'Sleepy Hollow' Season Premiere: This Series Looks Nothing Like Washington Irving Imagined

Culture

Sleepy Hollow is a fantasy police procedural from Fox that combines the grit of a detective series with a world filled with witches, demons, secret societies, time travel, and American history. It's the latest the channel's long line of supernatural law-and-order programs and dramatic sci-fi shows, starting with The X-Files and including cancelled shows like Brimstone, Millennium, Sliders, and Fringe. Premiering on Monday at 9 p.m., Sleepy Hollow is worth checking out, but might not be worth losing your head over.

In this adaptation of Washington Irving's classic short story, George Washington tasks Ichabod Crane, a soldier fighting in the American Revolution, with beheading a vicious enemy mercenary. Doing so unleashes a curse that puts Ichabod into a deep, 240-year sleep that only ends when the mercenary returns from the dead as one of the four horsemen of the apocalypse. Are you still with me? After being picked up by the police in Sleepy Hollow for looking suspicious, Ichabod teams up with one of the town’s deputies to hunt for the headless horseman, who is leaving a trail of bodies in his wake.
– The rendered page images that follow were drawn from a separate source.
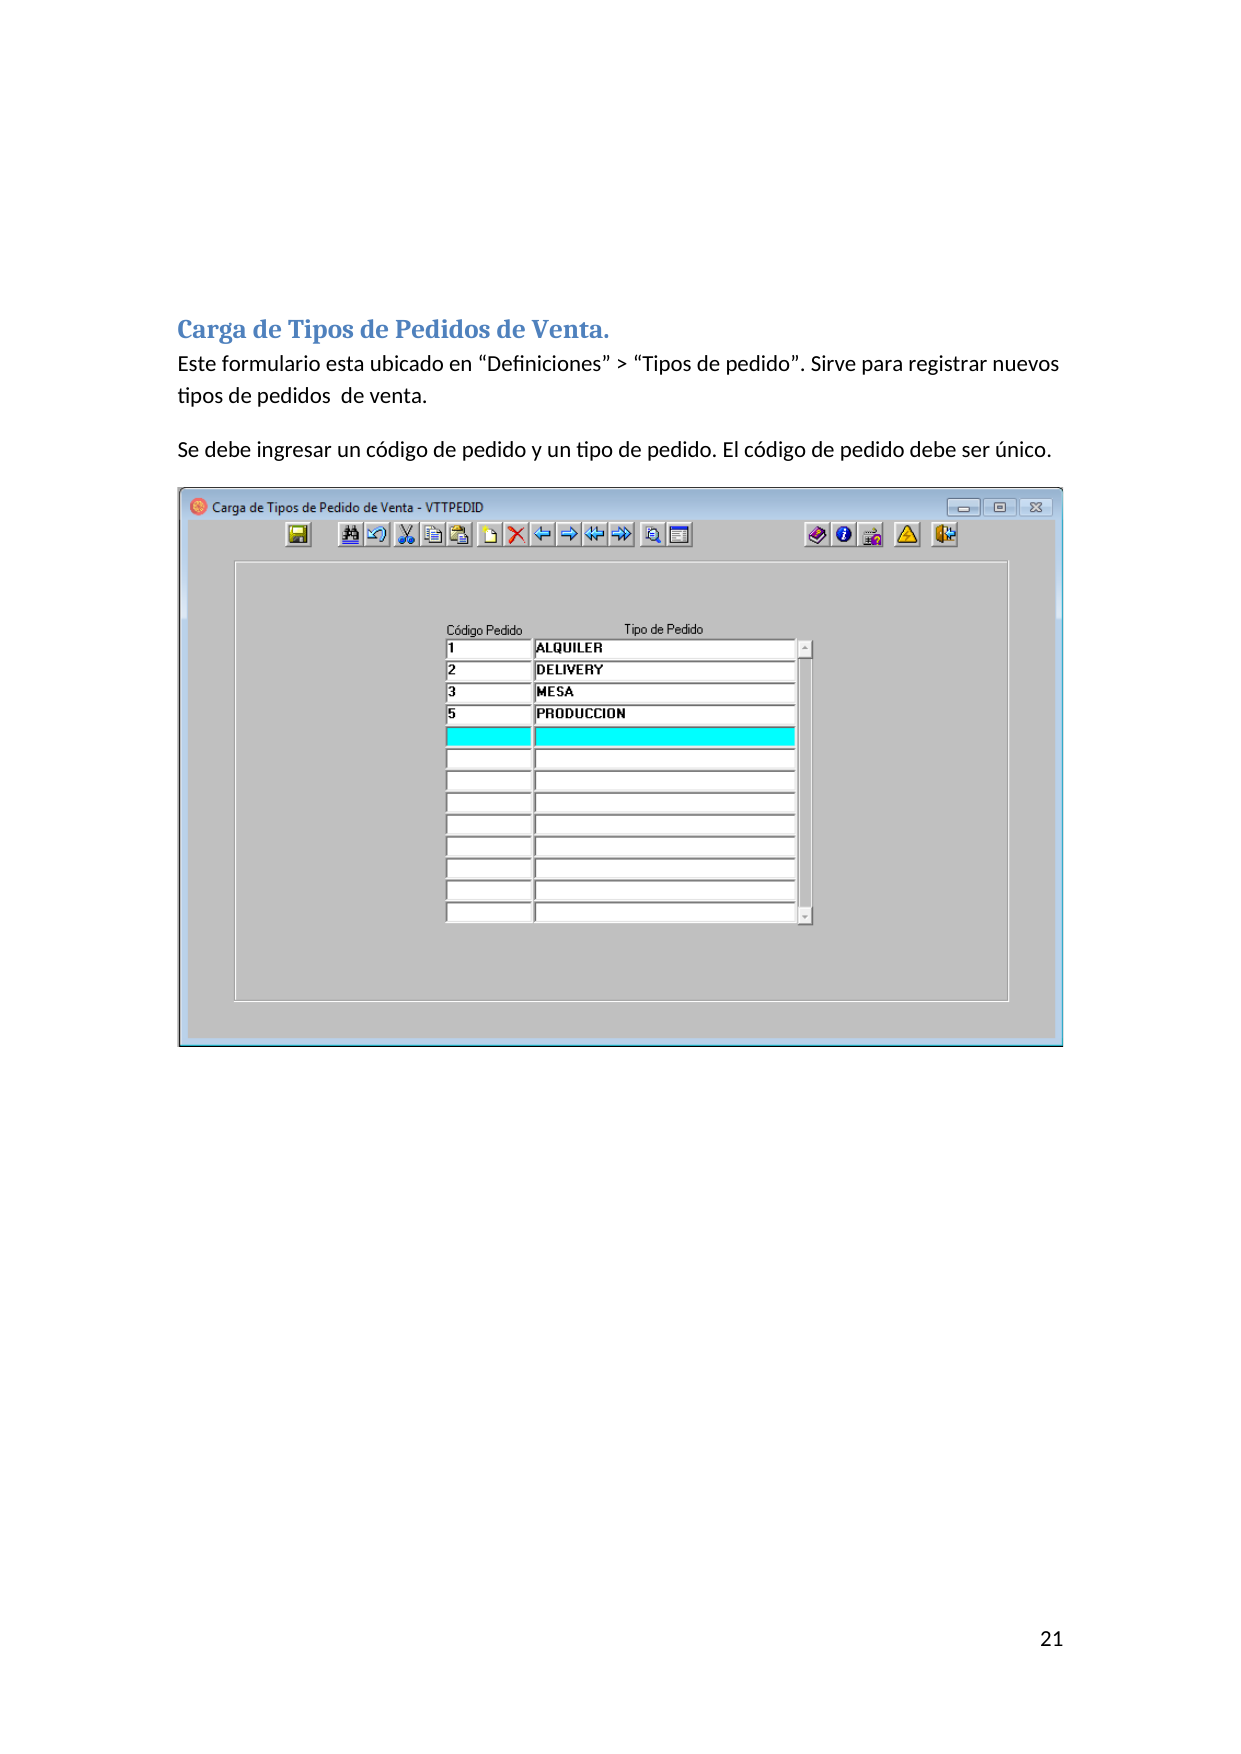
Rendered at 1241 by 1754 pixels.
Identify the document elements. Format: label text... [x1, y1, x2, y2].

subtitle Carga de Tipos de Pedidos de Venta. [177, 314, 1063, 345]
text Se debe ingresar un código de pedido y un tipo de pedido. El código de pedido debe ser único. [177, 435, 1063, 463]
picture [177, 487, 1064, 1047]
text Este formulario esta ubicado en “Definiciones” > “Tipos de pedido”. Sirve para registrar nuevos tipos de pedidos de venta. [177, 349, 1063, 410]
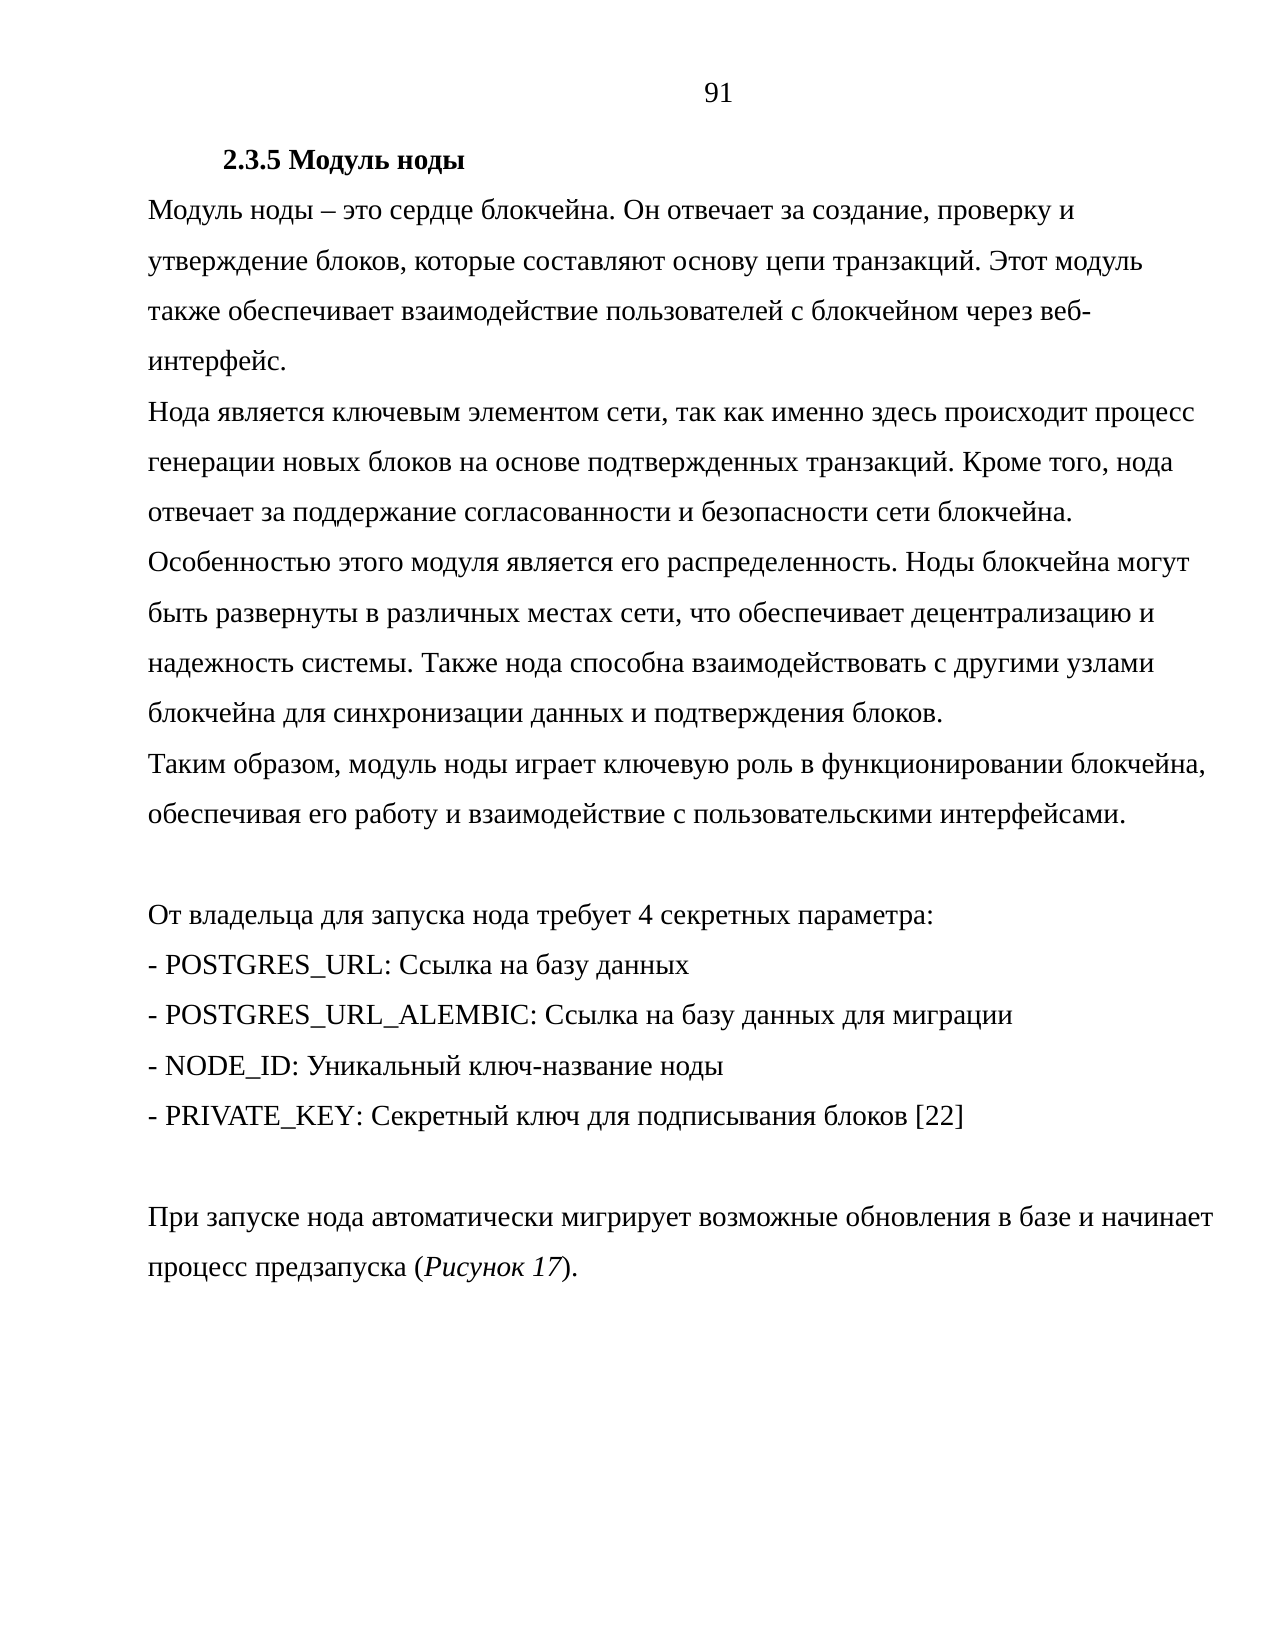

The show's plot has little to do with "The Legend of Sleepy Hollow" — which deals more with a fight over a girl than a revenge-seeking Hessian mercenary without a head — and its pilot has received mixed reviews from television critics, who question whether the show can achieve anything beyond a cult status. The show certainly boasts an impressive pedigree, with Star Trek Into Darkness and Transformers writers Roberto Orci and Alex Kurtzman serving as cocreators and executive producers. If nothing else, Sleepy Hollow should be entertaining.

The biggest complaints about Sleepy Hollow are that the show is overly campy, and that its characters lack depth. Both are valid criticisms. Even though we've made great strides in graphics and technology, the CGI looks cartoonish at times, and the mash-up of genres is sloppy and convoluted. (As the Washington Post's Hank Stuever put it, the show is “layered with hints of unfolding conspiracies — time-travel and secret brotherhoods and what-not.”)

Even so, I'm curious to see more of the series. After all, The X-files also left many reviewers confused, as it embraced campiness as a stylistic choice for all of its nine seasons, creating moments of humor in an otherwise dark show. Viewers can excuse complicated plot twists when they are woven within interesting and complex character development. According to Tom Mison, the actor playing Ichabod Crane, “in the hands of lesser writers, this show would be terrible.” Mison has generally received rave reviews for his performance, which could carry the show until it hits its stride. Hopefully, it will. If nothing changes, Sleepy Hollow won’t be raising the dead anytime soon.